# We're having a friend over this weekend



## ecchef (Oct 9, 2014)

Typhoon 19W. Cat 4 as of right now...


----------



## Dave Martell (Oct 9, 2014)

I thought that the typhoon past you guys a few days ago, is this another one?


----------



## ecchef (Oct 9, 2014)

Yup. The fun never ends! 
And this is a 3 day weekend too.


----------



## Dave Martell (Oct 9, 2014)

Hunker down at the NCO club I guess?


----------



## ecchef (Oct 9, 2014)

Only if the waitresses stay!


----------



## mc2442 (Oct 9, 2014)

There are worse ways to weather a storm


----------



## SameGuy (Oct 10, 2014)

I was thinking about you when Phanfone clobbered Okinawa. Did you know those who were lost?


----------



## apicius9 (Oct 10, 2014)

Stay safe, with or without waitresses!

Stefan


----------



## JBroida (Oct 10, 2014)

yeah... okinawa is going to get hit hard. I'm in tokyo right now, and you can clearly feel that "just before the typhoon" weather. Thankfully, i'm going north tomorrow, but hope you guys stay safe down there. It looks crazy from what i can see on the news here.

-Jon


----------



## XooMG (Oct 10, 2014)

Taiwan's getting rain from it, but everyone's been getting on their roofs and fanning eastward to drive the storm up to you guys in Japan. Sharing is caring. Stay dry and safe.


----------



## Pcol2000 (Oct 10, 2014)

Stay safe EC. let me know if you need anything.


----------



## ecchef (Oct 10, 2014)

SameGuy said:


> I was thinking about you when Phanfone clobbered Okinawa. Did you know those who were lost?



No. They were Air Force; That's Chefu's neck of the woods.

Guess the Japan MotoGP event is off. I was looking forward to watching that. 
My biggest concern is trying to figure out where the dog is going to poop tomorrow.

Pcol...thanks for support! Same here.


----------



## Dave Martell (Oct 10, 2014)

What do you do with thousands of bored Marines during a storm?


----------



## 99Limited (Oct 10, 2014)

Dave Martell said:


> What do you do with thousands of bored Marines during a storm?



Send them out for a 30km PT exercise.
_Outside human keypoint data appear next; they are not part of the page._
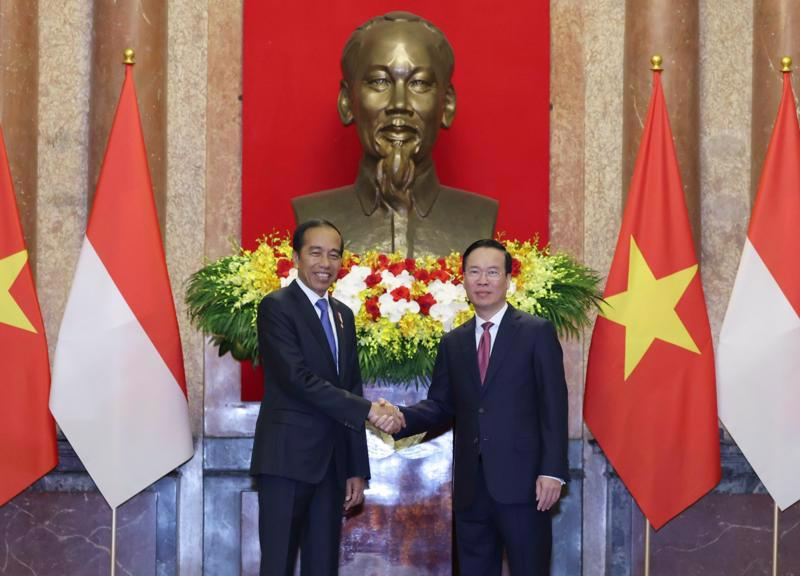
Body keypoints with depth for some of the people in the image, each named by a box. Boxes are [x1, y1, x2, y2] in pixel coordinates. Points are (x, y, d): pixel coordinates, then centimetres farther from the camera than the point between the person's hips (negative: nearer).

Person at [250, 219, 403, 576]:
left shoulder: (343, 314, 16)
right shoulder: (276, 306, -6)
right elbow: (298, 379, -17)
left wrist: (357, 469, 12)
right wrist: (368, 409, -18)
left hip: (332, 463, 7)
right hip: (287, 457, -7)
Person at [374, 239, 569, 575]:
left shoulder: (537, 332, 0)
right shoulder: (453, 343, 14)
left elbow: (553, 406, -4)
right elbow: (441, 405, 13)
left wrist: (552, 471, -12)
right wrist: (402, 419, -8)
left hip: (521, 481, -4)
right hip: (471, 485, 5)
With full pack and gear. :viking:


----------



## ecchef (Oct 11, 2014)

It sucks for them. When it goes to TCCOR 1E those guys are locked down in the barracks. All alcohol sales were cut off last night by 2100.


----------



## ecchef (Oct 15, 2014)

Nicely followed up by a Mag 2 quake today. Better than ebola though!


----------